OAO GMK Norilsk Nickel fell the most in a month as investors bet the world’s largest producer of the metal may pay smaller dividends than expected.
Norilsk retreated as much as 3.3 percent before closing down 2.1 percent at 5,266 rubles by the close in Moscow, the biggest drop since Nov. 13. The amount of shares traded was 853,450, equivalent to 2.5 times the three-month average. The stock’s 10-day volatility surged to 38.646, the highest since March 6, according to Bloomberg data.
The shareholders agreed that Norilsk may distribute at least $9 billion in dividends over three years, three people familiar with the matter, who asked not to be identified because the plan isn’t public, said today. That’s down from an initial projection of more than $10 billion that the three people gave last week. The figure is lower because the final agreement has Roman Abramovich buying stock from shareholders and not treasury stock from the company.

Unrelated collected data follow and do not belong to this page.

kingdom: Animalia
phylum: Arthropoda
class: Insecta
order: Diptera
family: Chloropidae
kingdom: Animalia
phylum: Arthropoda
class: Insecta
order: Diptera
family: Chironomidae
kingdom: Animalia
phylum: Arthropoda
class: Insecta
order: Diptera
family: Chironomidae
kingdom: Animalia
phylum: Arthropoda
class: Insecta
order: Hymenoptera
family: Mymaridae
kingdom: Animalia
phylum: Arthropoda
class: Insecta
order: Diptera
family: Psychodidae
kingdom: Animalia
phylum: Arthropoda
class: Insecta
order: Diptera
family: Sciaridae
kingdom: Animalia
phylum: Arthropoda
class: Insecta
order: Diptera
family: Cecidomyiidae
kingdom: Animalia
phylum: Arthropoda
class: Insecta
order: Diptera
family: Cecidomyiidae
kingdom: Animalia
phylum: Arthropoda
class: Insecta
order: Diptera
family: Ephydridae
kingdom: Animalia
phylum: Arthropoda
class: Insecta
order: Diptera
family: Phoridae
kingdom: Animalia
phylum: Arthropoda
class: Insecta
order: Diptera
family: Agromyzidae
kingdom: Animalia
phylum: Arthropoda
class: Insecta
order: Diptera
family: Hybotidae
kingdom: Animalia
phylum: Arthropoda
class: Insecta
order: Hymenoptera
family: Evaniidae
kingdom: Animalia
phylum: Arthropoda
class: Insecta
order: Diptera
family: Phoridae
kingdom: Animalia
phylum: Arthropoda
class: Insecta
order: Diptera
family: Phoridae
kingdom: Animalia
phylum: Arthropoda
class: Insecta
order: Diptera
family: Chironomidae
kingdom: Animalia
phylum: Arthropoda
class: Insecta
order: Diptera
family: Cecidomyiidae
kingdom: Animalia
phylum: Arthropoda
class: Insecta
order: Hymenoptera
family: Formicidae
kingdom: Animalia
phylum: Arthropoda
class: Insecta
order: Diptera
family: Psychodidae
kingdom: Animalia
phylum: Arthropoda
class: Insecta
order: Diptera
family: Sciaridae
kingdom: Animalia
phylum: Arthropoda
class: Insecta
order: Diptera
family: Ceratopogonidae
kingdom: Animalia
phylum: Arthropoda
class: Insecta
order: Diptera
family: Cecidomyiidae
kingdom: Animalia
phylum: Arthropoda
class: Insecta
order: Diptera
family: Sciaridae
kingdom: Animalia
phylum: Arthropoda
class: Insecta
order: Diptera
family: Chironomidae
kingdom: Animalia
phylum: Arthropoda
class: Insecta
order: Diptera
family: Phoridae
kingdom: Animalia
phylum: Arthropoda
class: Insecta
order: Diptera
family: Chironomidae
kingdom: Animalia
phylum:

“There is no mention” in the statement of a “dividend policy or dividend payouts, a factor that has driven up Norilsk shares in recent days,” Barry Ehrlich, an analyst at Alfa Bank, said in an e-mailed report.
Abramovich’s Millhouse LLC will hold 5.87 percent of Norilsk after the world’s top supplier of nickel and palladium retires treasury stock equal to 17 percent of the company, United Co. Rusal and billionaire Vladimir Potanin’s Interros holding said in a joint statement today. Rusal, Interros and Norilsk today declined to comment on dividend talks. Treasury stock refers to shares of issued stock reacquired by the issuing company and held by it.
Norilsk shares surged 6.3 percent on Dec. 5, the most since July 16, after Norilsk’s billionaire shareholders were said to be planning $10 billion in dividends.
Had Abramovich bought treasury stock, Norilsk would have had to report a loss from its buyback program “because it paid $250 to $300 per share last year,” Nikolay Sosnovskiy, a metals analyst at VTB Capital in Moscow, said by phone today.